[What is needed]
Reproduce the lines of the material exactly, excluding every image.
========================
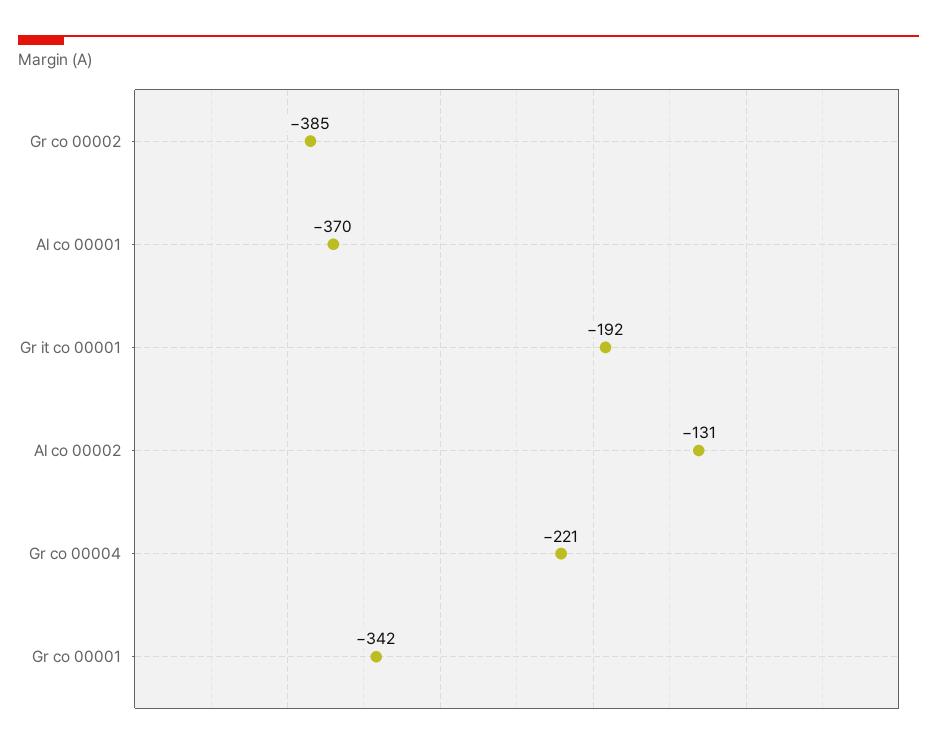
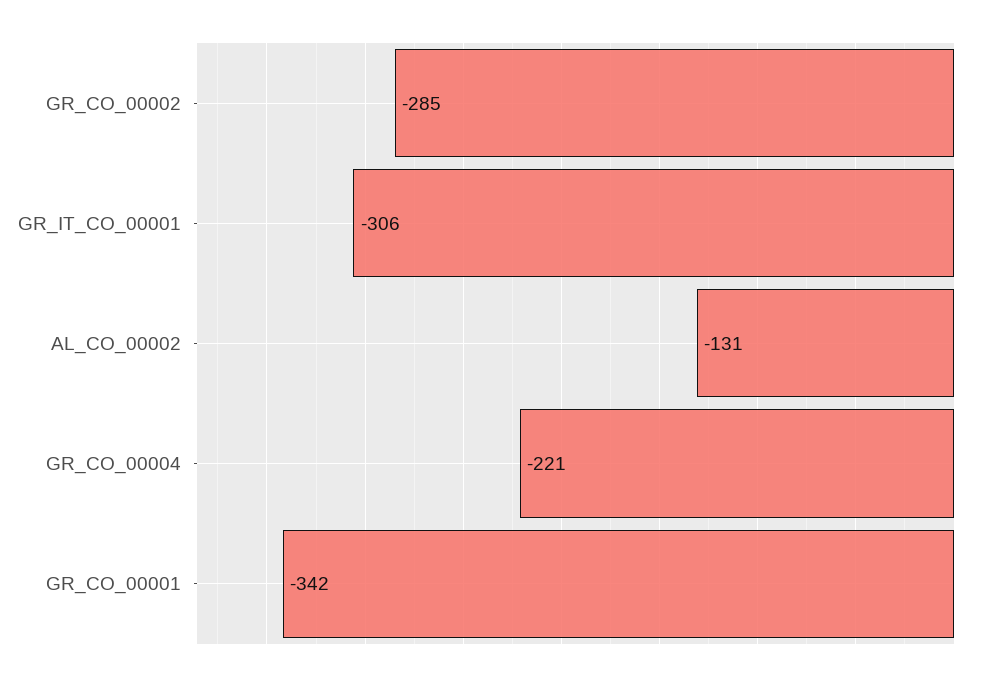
  {
-   "Gr co 00002": -385,
+   "Gr co 00002": -285,
-   "Al co 00001": -370,
-   "Gr it co 00001": -192,
+   "Gr it co 00001": -306,
    "Al co 00002": -131,
    "Gr co 00004": -221,
    "Gr co 00001": -342
  }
========================
[Final answer]
  {
-   "Gr co 00002": -385,
+   "Gr co 00002": -285,
-   "Al co 00001": -370,
-   "Gr it co 00001": -192,
+   "Gr it co 00001": -306,
    "Al co 00002": -131,
    "Gr co 00004": -221,
    "Gr co 00001": -342
  }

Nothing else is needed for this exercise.